Directive: Copy the records line for line without changes, starting at the line containing "Page size: 1654x1241." and ending after the line containing "picture [29, 58, 340, 148]".

Provided records:
- - - - - - -

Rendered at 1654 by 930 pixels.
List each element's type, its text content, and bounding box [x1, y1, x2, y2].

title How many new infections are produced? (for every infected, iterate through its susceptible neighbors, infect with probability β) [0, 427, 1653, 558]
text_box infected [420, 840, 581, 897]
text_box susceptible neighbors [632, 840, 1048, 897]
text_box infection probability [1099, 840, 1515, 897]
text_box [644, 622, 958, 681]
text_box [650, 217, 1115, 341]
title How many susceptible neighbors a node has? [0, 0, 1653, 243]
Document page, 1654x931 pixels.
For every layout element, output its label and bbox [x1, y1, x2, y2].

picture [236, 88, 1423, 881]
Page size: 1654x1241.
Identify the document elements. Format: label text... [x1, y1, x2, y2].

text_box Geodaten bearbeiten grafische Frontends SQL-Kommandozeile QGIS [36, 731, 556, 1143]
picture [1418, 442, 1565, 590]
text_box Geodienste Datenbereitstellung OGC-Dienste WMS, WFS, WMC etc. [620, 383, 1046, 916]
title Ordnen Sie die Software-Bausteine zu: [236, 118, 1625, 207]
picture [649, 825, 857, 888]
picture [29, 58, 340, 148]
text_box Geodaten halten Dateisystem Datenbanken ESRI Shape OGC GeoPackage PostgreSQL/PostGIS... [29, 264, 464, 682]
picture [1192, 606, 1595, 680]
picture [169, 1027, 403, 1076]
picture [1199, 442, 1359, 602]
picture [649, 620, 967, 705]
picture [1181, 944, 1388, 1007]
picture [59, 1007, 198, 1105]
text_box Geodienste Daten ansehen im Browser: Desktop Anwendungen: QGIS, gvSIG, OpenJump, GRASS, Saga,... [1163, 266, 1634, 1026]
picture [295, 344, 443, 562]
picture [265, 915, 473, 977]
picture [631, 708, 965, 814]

- - - - - - -

Answer below:
Page size: 1654x1241.
Identify the document elements. Format: label text... [x1, y1, x2, y2].

text_box Geodaten bearbeiten grafische Frontends SQL-Kommandozeile QGIS [36, 731, 556, 1143]
picture [1418, 442, 1565, 590]
text_box Geodienste Datenbereitstellung OGC-Dienste WMS, WFS, WMC etc. [620, 383, 1046, 916]
title Ordnen Sie die Software-Bausteine zu: [236, 118, 1625, 207]
picture [649, 825, 857, 888]
picture [29, 58, 340, 148]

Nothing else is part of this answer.